--- Work task ---
Make an exact copy of the lines starting at the top of the listing below and ending at the line that contains "-- return str address", inclusive.

--- Study material ---
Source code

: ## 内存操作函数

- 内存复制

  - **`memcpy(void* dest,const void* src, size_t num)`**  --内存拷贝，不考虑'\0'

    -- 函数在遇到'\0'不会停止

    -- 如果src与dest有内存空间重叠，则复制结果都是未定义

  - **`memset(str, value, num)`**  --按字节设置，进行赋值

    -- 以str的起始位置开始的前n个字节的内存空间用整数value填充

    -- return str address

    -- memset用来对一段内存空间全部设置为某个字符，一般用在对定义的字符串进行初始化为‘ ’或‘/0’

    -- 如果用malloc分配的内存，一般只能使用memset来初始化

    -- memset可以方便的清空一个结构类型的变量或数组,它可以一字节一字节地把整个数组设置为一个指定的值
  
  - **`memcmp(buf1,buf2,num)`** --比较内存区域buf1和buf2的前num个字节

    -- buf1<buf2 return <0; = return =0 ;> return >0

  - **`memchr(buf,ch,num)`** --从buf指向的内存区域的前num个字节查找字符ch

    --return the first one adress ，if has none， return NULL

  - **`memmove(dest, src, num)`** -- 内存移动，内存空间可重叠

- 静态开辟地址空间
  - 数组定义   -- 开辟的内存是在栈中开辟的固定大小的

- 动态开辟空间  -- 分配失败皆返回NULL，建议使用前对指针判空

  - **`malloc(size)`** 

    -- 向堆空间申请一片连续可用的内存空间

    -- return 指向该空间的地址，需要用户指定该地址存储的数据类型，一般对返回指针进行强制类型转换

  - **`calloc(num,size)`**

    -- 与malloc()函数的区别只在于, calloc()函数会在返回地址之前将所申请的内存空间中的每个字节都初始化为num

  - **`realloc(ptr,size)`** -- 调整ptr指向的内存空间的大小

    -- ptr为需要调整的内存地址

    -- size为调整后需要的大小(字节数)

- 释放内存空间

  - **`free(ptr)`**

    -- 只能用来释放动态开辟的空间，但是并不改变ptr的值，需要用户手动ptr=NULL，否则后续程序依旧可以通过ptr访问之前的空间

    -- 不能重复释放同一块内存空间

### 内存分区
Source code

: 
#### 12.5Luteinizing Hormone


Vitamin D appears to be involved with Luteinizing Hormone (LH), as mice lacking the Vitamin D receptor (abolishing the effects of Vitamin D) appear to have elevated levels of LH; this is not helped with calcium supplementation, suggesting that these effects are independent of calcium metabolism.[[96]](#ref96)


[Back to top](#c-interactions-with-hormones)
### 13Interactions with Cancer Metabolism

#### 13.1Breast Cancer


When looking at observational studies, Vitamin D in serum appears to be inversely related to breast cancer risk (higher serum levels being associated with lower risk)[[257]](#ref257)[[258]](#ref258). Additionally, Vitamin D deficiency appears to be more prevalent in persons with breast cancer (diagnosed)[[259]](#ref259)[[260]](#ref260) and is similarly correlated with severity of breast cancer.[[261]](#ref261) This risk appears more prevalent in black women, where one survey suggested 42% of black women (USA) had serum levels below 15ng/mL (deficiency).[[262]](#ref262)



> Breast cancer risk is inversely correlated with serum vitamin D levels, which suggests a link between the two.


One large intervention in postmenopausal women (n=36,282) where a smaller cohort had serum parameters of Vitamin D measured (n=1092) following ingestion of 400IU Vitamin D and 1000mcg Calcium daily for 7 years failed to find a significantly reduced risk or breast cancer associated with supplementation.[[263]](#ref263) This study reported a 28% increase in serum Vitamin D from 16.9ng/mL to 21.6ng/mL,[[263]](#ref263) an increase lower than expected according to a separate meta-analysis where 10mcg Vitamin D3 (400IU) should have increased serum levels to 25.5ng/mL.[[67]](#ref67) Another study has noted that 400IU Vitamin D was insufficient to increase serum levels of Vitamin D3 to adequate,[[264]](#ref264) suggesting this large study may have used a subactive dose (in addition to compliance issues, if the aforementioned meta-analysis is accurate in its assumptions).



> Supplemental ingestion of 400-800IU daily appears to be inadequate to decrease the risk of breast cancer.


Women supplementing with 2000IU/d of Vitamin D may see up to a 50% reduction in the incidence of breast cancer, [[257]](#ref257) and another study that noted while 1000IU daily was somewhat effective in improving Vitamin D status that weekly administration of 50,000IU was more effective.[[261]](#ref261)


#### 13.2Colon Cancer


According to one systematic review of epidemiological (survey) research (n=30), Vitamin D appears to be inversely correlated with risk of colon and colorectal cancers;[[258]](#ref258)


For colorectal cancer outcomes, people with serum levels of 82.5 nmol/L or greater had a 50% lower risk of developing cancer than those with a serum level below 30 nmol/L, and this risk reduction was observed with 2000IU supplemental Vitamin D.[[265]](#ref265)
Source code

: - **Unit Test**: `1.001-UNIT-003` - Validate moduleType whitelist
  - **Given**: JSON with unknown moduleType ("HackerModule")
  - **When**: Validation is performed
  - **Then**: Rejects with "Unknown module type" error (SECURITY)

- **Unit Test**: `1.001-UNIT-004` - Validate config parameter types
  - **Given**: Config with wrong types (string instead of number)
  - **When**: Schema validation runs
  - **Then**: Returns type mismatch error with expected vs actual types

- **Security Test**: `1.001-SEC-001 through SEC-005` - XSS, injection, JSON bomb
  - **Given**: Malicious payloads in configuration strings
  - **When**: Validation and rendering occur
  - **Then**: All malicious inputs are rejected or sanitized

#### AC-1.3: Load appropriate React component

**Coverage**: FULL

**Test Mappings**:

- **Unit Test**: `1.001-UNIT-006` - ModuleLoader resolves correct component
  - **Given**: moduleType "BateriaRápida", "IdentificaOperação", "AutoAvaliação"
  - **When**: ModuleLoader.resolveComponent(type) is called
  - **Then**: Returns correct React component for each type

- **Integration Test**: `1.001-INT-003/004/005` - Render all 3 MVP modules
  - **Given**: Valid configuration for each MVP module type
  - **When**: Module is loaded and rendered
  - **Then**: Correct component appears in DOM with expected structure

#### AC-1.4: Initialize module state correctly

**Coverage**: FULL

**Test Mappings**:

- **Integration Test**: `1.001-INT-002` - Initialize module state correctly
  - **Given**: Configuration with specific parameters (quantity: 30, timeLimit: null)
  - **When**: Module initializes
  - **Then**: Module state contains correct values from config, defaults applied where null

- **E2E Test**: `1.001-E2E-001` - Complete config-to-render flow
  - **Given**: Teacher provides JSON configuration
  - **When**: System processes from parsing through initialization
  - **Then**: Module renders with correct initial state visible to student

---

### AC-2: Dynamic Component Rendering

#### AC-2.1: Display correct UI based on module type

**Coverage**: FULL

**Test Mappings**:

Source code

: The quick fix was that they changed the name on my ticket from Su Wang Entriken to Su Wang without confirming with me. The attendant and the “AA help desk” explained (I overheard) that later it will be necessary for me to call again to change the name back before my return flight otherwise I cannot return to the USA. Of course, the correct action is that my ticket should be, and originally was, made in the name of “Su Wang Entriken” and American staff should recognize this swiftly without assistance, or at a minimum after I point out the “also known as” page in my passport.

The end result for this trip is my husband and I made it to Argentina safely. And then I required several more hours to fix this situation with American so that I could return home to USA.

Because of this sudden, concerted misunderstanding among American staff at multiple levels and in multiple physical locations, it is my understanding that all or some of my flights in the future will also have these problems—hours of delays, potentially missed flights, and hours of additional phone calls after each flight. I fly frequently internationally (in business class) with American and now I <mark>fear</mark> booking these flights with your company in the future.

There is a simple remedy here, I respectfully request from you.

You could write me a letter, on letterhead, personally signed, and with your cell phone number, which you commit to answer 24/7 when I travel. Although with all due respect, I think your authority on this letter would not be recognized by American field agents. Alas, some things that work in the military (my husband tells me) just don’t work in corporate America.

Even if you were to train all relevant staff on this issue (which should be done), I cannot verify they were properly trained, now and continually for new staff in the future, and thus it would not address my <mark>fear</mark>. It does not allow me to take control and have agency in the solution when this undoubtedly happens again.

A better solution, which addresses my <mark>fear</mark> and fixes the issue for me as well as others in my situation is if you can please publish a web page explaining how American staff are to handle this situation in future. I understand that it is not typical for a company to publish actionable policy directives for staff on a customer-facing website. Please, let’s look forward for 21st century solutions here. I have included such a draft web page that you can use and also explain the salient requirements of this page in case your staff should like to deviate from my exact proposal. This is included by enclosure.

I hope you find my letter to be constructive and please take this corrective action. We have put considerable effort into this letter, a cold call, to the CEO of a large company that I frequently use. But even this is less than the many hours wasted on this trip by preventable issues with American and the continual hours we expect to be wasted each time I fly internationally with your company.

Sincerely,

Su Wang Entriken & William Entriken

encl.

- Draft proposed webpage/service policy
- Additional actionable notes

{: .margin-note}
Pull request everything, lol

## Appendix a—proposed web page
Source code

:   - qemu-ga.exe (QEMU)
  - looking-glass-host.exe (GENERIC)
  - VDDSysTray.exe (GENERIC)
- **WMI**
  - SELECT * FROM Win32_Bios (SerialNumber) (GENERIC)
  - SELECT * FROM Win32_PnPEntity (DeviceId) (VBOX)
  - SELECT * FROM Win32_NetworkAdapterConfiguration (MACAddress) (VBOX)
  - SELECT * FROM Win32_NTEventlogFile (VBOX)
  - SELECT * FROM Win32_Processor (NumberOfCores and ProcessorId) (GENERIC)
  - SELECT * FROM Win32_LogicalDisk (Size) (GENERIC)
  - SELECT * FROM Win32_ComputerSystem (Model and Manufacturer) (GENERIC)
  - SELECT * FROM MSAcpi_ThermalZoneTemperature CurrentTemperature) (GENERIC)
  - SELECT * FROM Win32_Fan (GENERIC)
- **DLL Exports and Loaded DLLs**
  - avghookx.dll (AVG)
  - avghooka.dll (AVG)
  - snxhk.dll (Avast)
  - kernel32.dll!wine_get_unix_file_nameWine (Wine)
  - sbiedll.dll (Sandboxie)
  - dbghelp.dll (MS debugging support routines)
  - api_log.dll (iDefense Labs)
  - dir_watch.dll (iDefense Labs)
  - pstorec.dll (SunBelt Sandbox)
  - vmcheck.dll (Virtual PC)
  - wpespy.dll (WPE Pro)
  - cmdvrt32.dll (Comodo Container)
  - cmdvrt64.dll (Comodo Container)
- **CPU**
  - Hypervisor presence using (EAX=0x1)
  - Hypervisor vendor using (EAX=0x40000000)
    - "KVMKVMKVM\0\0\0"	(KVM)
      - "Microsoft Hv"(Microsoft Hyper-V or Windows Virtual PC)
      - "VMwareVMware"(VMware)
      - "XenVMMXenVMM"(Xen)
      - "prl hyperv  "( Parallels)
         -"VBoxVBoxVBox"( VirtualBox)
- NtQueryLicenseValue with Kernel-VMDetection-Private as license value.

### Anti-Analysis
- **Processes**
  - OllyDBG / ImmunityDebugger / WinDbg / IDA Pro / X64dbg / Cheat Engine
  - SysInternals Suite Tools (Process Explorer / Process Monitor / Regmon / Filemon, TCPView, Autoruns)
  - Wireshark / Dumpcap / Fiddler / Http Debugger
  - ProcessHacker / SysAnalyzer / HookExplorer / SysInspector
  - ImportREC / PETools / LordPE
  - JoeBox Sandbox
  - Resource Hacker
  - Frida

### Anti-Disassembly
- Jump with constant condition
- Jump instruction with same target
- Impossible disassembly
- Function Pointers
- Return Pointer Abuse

--- Output for this task ---
Source code

: ## 内存操作函数

- 内存复制

  - **`memcpy(void* dest,const void* src, size_t num)`**  --内存拷贝，不考虑'\0'

    -- 函数在遇到'\0'不会停止

    -- 如果src与dest有内存空间重叠，则复制结果都是未定义

  - **`memset(str, value, num)`**  --按字节设置，进行赋值

    -- 以str的起始位置开始的前n个字节的内存空间用整数value填充

    -- return str address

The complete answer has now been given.